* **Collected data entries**

⟨

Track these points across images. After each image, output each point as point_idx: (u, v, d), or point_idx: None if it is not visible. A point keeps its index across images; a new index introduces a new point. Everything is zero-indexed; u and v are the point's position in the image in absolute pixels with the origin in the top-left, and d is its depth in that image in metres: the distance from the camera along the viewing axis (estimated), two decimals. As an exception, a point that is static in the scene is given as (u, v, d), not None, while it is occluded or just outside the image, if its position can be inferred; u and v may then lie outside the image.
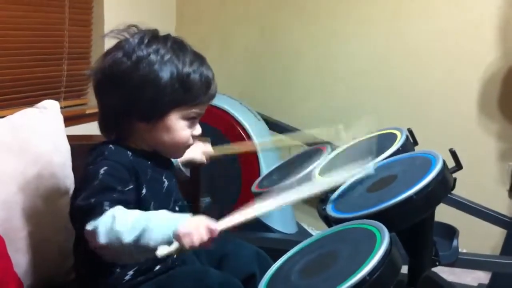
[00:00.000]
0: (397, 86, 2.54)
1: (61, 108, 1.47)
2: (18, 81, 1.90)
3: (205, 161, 1.41)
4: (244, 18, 2.71)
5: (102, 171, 1.03)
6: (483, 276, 2.26)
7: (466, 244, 2.17)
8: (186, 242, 0.91)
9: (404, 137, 1.22)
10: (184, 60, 1.09)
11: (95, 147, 1.11)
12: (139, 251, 0.94)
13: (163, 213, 0.97)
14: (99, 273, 1.10)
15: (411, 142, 1.25)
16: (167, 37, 1.13)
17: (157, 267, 1.14)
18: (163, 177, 1.16)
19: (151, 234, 0.92)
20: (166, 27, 1.17)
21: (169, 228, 0.93)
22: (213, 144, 1.59)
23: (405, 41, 2.50)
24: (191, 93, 1.09)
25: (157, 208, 1.07)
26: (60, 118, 1.41)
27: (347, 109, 2.59)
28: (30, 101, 1.90)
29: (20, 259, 1.21)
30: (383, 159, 1.17)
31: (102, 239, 0.93)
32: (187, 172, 1.37)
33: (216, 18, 2.72)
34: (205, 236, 0.93)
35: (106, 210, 0.96)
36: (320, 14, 2.62)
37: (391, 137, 1.26)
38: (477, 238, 2.32)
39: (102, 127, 1.15)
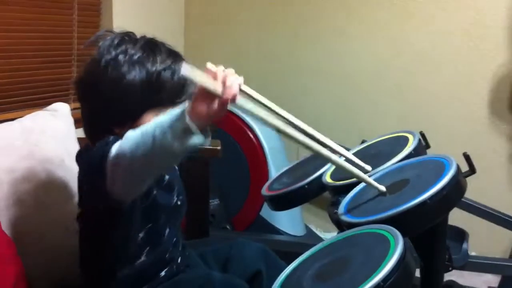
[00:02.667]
0: (406, 88, 2.53)
1: (70, 110, 1.47)
2: (28, 83, 1.91)
3: None
4: (253, 19, 2.71)
5: (110, 138, 0.99)
6: (493, 279, 2.25)
7: (475, 247, 2.16)
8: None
9: (416, 141, 1.21)
10: (154, 59, 1.05)
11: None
12: (164, 142, 0.84)
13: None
14: (105, 279, 1.11)
15: (423, 146, 1.24)
16: (139, 38, 1.10)
17: (162, 273, 1.14)
18: None
19: (163, 122, 0.85)
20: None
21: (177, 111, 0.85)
22: (222, 146, 1.59)
23: (414, 43, 2.49)
24: (165, 91, 1.05)
25: (159, 198, 1.08)
26: (71, 120, 1.41)
27: (356, 112, 2.59)
28: (40, 103, 1.91)
29: (30, 263, 1.21)
30: (395, 163, 1.16)
31: (127, 150, 0.88)
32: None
33: (224, 20, 2.72)
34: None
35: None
36: (327, 16, 2.61)
37: (403, 140, 1.25)
38: (487, 241, 2.31)
39: (85, 132, 1.13)
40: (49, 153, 1.30)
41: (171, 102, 1.05)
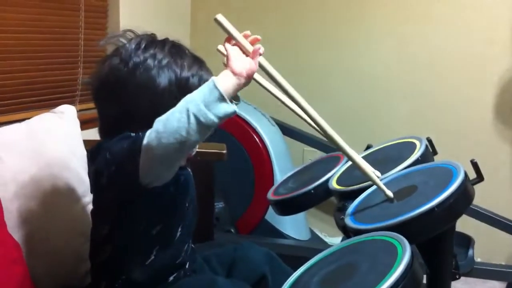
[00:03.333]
0: (412, 93, 2.53)
1: (77, 112, 1.47)
2: (34, 84, 1.91)
3: None
4: (258, 25, 2.70)
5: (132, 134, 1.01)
6: (498, 286, 2.24)
7: (480, 253, 2.15)
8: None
9: (423, 147, 1.20)
10: (182, 64, 1.06)
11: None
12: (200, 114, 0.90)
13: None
14: (115, 279, 1.10)
15: (430, 152, 1.23)
16: (164, 41, 1.10)
17: (171, 278, 1.13)
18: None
19: (195, 98, 0.91)
20: (180, 30, 1.16)
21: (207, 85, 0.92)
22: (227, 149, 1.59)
23: (422, 49, 2.49)
24: None
25: (174, 197, 1.09)
26: (77, 123, 1.41)
27: (362, 116, 2.58)
28: (46, 104, 1.91)
29: (35, 265, 1.21)
30: (403, 169, 1.15)
31: (164, 133, 0.90)
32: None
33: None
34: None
35: None
36: (335, 21, 2.61)
37: (410, 146, 1.24)
38: (492, 247, 2.30)
39: (102, 135, 1.12)
40: (55, 155, 1.29)
41: None
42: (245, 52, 0.97)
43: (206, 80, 1.01)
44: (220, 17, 0.96)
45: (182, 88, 1.04)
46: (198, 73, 1.07)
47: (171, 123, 0.91)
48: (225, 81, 0.93)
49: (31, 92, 1.90)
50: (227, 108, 0.92)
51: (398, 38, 2.52)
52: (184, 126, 0.90)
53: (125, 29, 1.12)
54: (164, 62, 1.05)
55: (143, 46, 1.07)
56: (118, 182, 1.02)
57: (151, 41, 1.08)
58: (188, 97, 0.92)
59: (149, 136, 0.92)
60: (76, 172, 1.33)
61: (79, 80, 2.11)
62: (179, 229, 1.13)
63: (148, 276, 1.09)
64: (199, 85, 1.01)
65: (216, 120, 0.91)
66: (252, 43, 0.98)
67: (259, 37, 0.99)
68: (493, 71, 2.39)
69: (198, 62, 1.10)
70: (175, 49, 1.09)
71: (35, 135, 1.29)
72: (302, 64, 2.66)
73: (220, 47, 0.99)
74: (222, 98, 0.91)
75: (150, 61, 1.05)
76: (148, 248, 1.09)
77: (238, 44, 0.97)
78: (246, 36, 0.98)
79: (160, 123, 0.92)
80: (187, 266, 1.16)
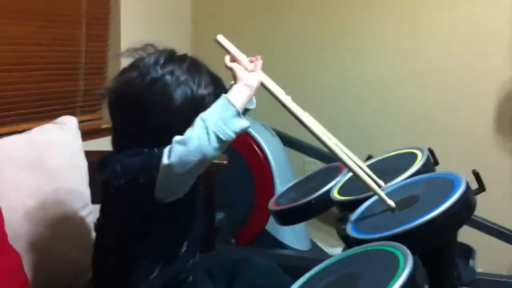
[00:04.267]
0: (412, 104, 2.52)
1: (78, 123, 1.47)
2: (36, 96, 1.91)
3: None
4: (261, 34, 2.71)
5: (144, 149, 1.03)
6: (500, 297, 2.22)
7: (481, 264, 2.14)
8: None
9: (425, 157, 1.21)
10: (199, 82, 1.07)
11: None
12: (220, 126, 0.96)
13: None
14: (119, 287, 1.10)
15: (431, 162, 1.24)
16: (183, 57, 1.11)
17: None
18: None
19: (211, 115, 0.97)
20: (181, 42, 1.17)
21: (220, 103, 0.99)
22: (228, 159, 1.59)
23: (422, 59, 2.49)
24: None
25: (181, 212, 1.09)
26: (78, 134, 1.41)
27: (362, 126, 2.58)
28: (47, 115, 1.91)
29: (35, 276, 1.21)
30: (404, 179, 1.16)
31: (186, 153, 0.95)
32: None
33: (232, 33, 2.72)
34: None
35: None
36: (334, 30, 2.62)
37: (412, 157, 1.25)
38: (493, 257, 2.29)
39: (114, 145, 1.12)
40: (56, 166, 1.30)
41: None
42: (246, 68, 1.06)
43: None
44: (220, 37, 1.04)
45: (198, 106, 1.05)
46: (214, 92, 1.08)
47: (192, 142, 0.95)
48: (238, 97, 1.00)
49: (33, 103, 1.90)
50: (244, 123, 0.99)
51: (399, 50, 2.52)
52: (205, 144, 0.95)
53: (146, 43, 1.12)
54: (182, 79, 1.06)
55: (161, 62, 1.07)
56: (127, 195, 1.03)
57: (170, 57, 1.09)
58: (204, 115, 0.97)
59: (169, 156, 0.95)
60: (77, 183, 1.33)
61: (80, 91, 2.12)
62: (185, 244, 1.12)
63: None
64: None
65: (234, 135, 0.98)
66: (251, 61, 1.08)
67: (258, 57, 1.10)
68: (492, 81, 2.39)
69: (215, 80, 1.11)
70: (193, 67, 1.10)
71: (36, 147, 1.29)
72: (300, 75, 2.67)
73: (219, 38, 1.08)
74: (238, 114, 0.98)
75: (167, 78, 1.06)
76: (152, 262, 1.09)
77: (238, 61, 1.06)
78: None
79: (180, 143, 0.95)
80: (190, 279, 1.16)
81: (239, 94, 1.01)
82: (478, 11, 2.40)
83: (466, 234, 1.81)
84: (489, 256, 2.18)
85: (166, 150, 0.96)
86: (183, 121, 0.99)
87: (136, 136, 1.06)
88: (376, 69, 2.57)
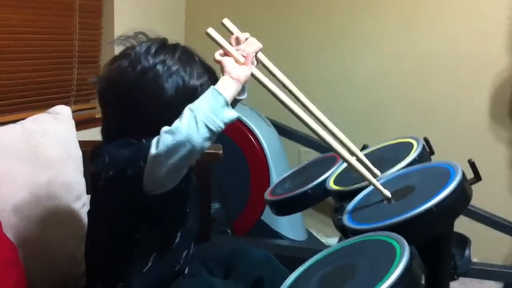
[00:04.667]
0: (408, 94, 2.52)
1: (72, 112, 1.46)
2: (28, 85, 1.90)
3: None
4: (254, 25, 2.69)
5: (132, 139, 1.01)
6: (495, 286, 2.24)
7: (477, 253, 2.15)
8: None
9: (420, 147, 1.20)
10: (191, 73, 1.06)
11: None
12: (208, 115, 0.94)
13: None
14: (113, 279, 1.09)
15: (427, 152, 1.23)
16: (175, 47, 1.09)
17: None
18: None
19: (201, 106, 0.94)
20: (175, 32, 1.15)
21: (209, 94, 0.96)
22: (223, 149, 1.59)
23: (417, 50, 2.48)
24: None
25: (174, 203, 1.07)
26: (72, 124, 1.40)
27: (358, 117, 2.58)
28: (40, 105, 1.90)
29: (31, 266, 1.20)
30: (400, 169, 1.15)
31: (173, 144, 0.92)
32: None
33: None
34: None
35: None
36: (332, 24, 2.61)
37: (407, 146, 1.24)
38: (489, 247, 2.30)
39: (104, 136, 1.11)
40: (50, 156, 1.29)
41: None
42: (237, 61, 1.02)
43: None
44: (210, 30, 1.01)
45: (189, 96, 1.02)
46: (207, 83, 1.06)
47: (180, 132, 0.92)
48: (226, 88, 0.98)
49: (26, 92, 1.89)
50: (232, 113, 0.97)
51: (393, 40, 2.52)
52: (193, 134, 0.92)
53: (137, 31, 1.11)
54: (173, 69, 1.04)
55: (153, 51, 1.05)
56: (116, 187, 1.01)
57: (161, 46, 1.07)
58: (193, 105, 0.94)
59: (157, 146, 0.93)
60: (72, 173, 1.32)
61: (74, 81, 2.10)
62: (178, 235, 1.11)
63: (146, 285, 1.07)
64: None
65: (223, 126, 0.95)
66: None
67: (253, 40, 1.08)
68: (488, 71, 2.39)
69: (208, 71, 1.09)
70: (185, 56, 1.08)
71: (30, 137, 1.28)
72: (298, 68, 2.66)
73: (210, 31, 1.03)
74: (226, 104, 0.96)
75: (159, 67, 1.04)
76: (145, 255, 1.08)
77: (230, 55, 1.02)
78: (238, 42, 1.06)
79: (168, 133, 0.92)
80: (186, 272, 1.15)
81: (226, 85, 0.98)
82: (473, 4, 2.40)
83: (461, 224, 1.82)
84: (484, 246, 2.19)
85: (154, 141, 0.93)
86: (175, 112, 0.96)
87: (126, 126, 1.05)
88: (372, 62, 2.56)
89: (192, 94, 1.03)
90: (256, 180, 2.33)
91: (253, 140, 2.33)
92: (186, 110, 0.94)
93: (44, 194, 1.25)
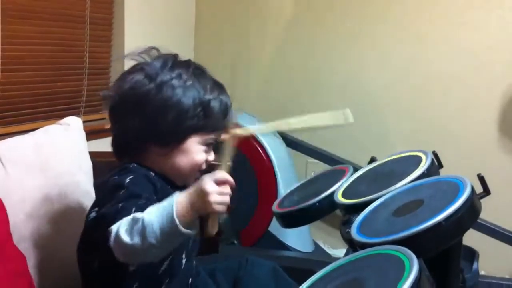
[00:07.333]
0: (416, 107, 2.52)
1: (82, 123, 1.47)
2: (39, 96, 1.92)
3: None
4: (263, 36, 2.71)
5: (127, 180, 1.02)
6: (503, 299, 2.22)
7: (484, 267, 2.13)
8: (213, 207, 0.92)
9: (429, 160, 1.20)
10: (205, 87, 1.10)
11: (116, 167, 1.11)
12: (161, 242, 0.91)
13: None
14: None
15: (436, 166, 1.23)
16: (188, 62, 1.14)
17: None
18: None
19: (153, 228, 0.90)
20: (184, 44, 1.18)
21: (166, 212, 0.91)
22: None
23: (427, 62, 2.49)
24: (211, 119, 1.10)
25: None
26: (83, 135, 1.41)
27: (366, 129, 2.58)
28: (51, 115, 1.92)
29: (40, 277, 1.21)
30: (408, 183, 1.15)
31: (124, 237, 0.91)
32: None
33: (234, 37, 2.72)
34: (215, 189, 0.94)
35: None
36: (338, 35, 2.62)
37: (416, 160, 1.24)
38: (497, 260, 2.29)
39: (116, 150, 1.13)
40: (61, 168, 1.30)
41: (214, 129, 1.11)
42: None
43: (226, 104, 1.10)
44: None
45: (204, 109, 1.08)
46: (219, 97, 1.11)
47: (132, 247, 0.90)
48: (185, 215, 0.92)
49: (36, 103, 1.91)
50: (185, 235, 0.92)
51: (403, 54, 2.52)
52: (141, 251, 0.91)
53: (150, 46, 1.14)
54: (189, 82, 1.09)
55: (169, 65, 1.09)
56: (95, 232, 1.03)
57: (176, 61, 1.12)
58: (148, 219, 0.91)
59: (114, 237, 0.92)
60: (83, 184, 1.33)
61: (84, 91, 2.12)
62: (184, 258, 1.13)
63: None
64: (220, 108, 1.09)
65: (172, 245, 0.95)
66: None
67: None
68: (497, 85, 2.39)
69: (218, 86, 1.13)
70: (198, 71, 1.12)
71: (41, 148, 1.29)
72: (306, 78, 2.67)
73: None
74: (178, 231, 0.90)
75: (175, 81, 1.08)
76: (154, 285, 1.09)
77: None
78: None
79: (123, 236, 0.91)
80: (189, 282, 1.16)
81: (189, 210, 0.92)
82: (482, 19, 2.40)
83: (469, 237, 1.81)
84: (492, 259, 2.18)
85: (114, 228, 0.92)
86: (191, 123, 1.01)
87: (143, 136, 1.07)
88: (380, 74, 2.56)
89: (207, 106, 1.08)
90: (264, 191, 2.33)
91: (261, 151, 2.34)
92: (140, 225, 0.91)
93: (55, 206, 1.25)
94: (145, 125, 1.07)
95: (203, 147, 1.12)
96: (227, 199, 0.94)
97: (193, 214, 0.91)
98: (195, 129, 1.09)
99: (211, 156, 1.15)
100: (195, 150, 1.10)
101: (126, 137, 1.11)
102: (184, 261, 1.13)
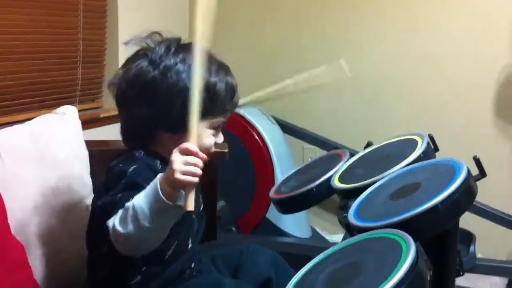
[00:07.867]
0: (412, 91, 2.52)
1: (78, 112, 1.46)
2: (34, 85, 1.91)
3: None
4: (257, 22, 2.70)
5: (130, 169, 1.03)
6: (499, 282, 2.24)
7: (481, 249, 2.15)
8: (176, 176, 0.90)
9: (425, 144, 1.20)
10: (210, 70, 1.07)
11: (124, 152, 1.11)
12: (154, 226, 0.93)
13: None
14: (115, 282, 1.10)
15: (432, 149, 1.23)
16: (191, 45, 1.10)
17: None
18: None
19: (144, 209, 0.92)
20: (178, 31, 1.16)
21: (152, 191, 0.93)
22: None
23: (420, 46, 2.49)
24: (218, 102, 1.08)
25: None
26: (79, 124, 1.41)
27: (362, 114, 2.58)
28: (46, 105, 1.91)
29: (38, 267, 1.21)
30: (404, 166, 1.15)
31: (119, 228, 0.93)
32: None
33: (228, 24, 2.71)
34: (184, 158, 0.92)
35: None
36: (334, 19, 2.61)
37: (412, 143, 1.24)
38: (493, 243, 2.30)
39: (125, 137, 1.13)
40: (58, 157, 1.29)
41: (221, 111, 1.11)
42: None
43: (232, 86, 1.09)
44: None
45: (210, 92, 1.06)
46: (224, 79, 1.10)
47: (128, 235, 0.93)
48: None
49: (31, 92, 1.90)
50: (177, 212, 0.94)
51: (398, 37, 2.52)
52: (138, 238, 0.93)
53: (152, 31, 1.12)
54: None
55: (173, 49, 1.08)
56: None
57: (179, 45, 1.10)
58: (139, 205, 0.93)
59: (111, 231, 0.95)
60: (79, 174, 1.33)
61: (79, 80, 2.11)
62: (190, 243, 1.14)
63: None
64: (226, 90, 1.08)
65: (168, 224, 0.96)
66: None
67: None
68: (492, 67, 2.39)
69: (224, 67, 1.12)
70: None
71: (38, 138, 1.29)
72: (301, 64, 2.65)
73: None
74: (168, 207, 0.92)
75: (180, 65, 1.07)
76: (160, 268, 1.10)
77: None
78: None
79: (120, 228, 0.93)
80: (192, 266, 1.16)
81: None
82: (476, 2, 2.40)
83: (466, 220, 1.82)
84: (489, 241, 2.19)
85: (110, 223, 0.96)
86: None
87: (150, 124, 1.07)
88: (375, 57, 2.56)
89: (213, 89, 1.07)
90: (261, 178, 2.34)
91: (257, 138, 2.34)
92: (131, 210, 0.93)
93: (52, 195, 1.25)
94: (152, 112, 1.06)
95: (211, 131, 1.11)
96: (193, 169, 0.91)
97: (169, 187, 0.92)
98: (203, 113, 1.06)
99: (219, 139, 1.14)
100: (204, 134, 1.10)
101: (133, 124, 1.10)
102: (190, 246, 1.13)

⟩

* **Exercise brief**
Could you restate, word for word, the lines above from the one with "20: (166, 27, 1.17)" to the one with "32: (187, 172, 1.37)", both included?

* **Result**
20: (166, 27, 1.17)
21: (169, 228, 0.93)
22: (213, 144, 1.59)
23: (405, 41, 2.50)
24: (191, 93, 1.09)
25: (157, 208, 1.07)
26: (60, 118, 1.41)
27: (347, 109, 2.59)
28: (30, 101, 1.90)
29: (20, 259, 1.21)
30: (383, 159, 1.17)
31: (102, 239, 0.93)
32: (187, 172, 1.37)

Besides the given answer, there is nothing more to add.